DATA UNDER STUDY section start

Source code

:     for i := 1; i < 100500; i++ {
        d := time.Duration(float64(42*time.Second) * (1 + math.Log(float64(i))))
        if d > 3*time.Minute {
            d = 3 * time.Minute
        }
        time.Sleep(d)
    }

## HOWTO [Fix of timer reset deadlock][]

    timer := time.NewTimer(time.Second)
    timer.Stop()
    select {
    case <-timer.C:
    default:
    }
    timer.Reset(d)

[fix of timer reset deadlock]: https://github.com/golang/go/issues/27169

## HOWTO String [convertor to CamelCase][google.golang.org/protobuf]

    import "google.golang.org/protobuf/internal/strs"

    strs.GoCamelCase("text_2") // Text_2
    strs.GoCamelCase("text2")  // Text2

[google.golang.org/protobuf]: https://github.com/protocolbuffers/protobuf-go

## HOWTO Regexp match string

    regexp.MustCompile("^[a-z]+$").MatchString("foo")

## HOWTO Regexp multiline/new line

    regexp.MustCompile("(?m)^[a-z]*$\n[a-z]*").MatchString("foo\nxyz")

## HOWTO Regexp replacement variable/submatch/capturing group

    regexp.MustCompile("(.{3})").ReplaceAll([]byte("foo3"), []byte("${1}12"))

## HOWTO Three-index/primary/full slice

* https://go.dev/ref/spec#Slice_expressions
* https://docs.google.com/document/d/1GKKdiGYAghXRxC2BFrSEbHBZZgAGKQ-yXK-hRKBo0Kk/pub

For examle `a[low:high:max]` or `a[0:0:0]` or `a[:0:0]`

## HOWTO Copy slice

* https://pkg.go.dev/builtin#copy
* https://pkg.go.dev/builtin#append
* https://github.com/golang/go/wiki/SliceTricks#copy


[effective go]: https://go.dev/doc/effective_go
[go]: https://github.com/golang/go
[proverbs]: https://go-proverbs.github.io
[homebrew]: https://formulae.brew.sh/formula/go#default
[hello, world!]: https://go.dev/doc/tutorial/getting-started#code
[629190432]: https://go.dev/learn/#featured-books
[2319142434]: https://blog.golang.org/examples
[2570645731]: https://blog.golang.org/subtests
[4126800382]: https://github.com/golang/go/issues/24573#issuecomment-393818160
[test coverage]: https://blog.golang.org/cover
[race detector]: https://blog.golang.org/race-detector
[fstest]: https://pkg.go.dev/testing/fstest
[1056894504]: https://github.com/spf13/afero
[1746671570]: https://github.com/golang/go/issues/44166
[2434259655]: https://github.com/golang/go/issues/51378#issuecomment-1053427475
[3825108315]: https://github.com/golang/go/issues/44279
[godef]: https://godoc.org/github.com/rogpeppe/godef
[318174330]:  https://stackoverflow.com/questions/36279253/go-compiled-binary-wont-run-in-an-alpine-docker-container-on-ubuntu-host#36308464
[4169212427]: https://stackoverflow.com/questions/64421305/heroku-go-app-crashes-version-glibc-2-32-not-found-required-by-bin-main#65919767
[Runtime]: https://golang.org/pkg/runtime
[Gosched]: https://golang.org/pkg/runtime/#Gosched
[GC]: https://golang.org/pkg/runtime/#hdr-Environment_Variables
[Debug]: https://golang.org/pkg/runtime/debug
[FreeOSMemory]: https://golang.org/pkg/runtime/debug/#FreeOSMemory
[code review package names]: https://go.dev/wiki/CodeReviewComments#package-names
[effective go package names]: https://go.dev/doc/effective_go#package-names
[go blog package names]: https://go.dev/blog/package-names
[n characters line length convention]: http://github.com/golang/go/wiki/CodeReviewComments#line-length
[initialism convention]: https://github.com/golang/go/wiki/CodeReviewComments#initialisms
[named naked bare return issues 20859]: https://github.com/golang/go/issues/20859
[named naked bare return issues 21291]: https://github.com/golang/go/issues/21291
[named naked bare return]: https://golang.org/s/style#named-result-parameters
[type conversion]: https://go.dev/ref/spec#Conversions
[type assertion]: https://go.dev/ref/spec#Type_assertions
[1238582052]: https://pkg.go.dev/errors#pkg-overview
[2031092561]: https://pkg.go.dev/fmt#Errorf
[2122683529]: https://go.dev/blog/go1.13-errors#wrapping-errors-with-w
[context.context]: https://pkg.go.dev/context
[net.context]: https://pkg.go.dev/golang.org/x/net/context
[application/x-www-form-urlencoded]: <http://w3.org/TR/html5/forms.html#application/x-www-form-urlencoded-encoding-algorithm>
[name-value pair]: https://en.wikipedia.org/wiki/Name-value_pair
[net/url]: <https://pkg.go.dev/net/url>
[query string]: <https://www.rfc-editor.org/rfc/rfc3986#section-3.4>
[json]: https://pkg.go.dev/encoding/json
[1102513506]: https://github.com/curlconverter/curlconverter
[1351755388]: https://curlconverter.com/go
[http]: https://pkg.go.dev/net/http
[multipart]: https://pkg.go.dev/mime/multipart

DATA UNDER STUDY section end

▶ PROBLEM DETAILS
Render the lines running from the start of the records through the line containing "## HOWTO [Fix of timer reset deadlock][]", both included, as a numbered list. Leave out blank lines.

▶ TASK ANSWER
1. Source code
2. :     for i := 1; i < 100500; i++ {
3.         d := time.Duration(float64(42*time.Second) * (1 + math.Log(float64(i))))
4.         if d > 3*time.Minute {
5.             d = 3 * time.Minute
6.         }
7.         time.Sleep(d)
8.     }
9. ## HOWTO [Fix of timer reset deadlock][]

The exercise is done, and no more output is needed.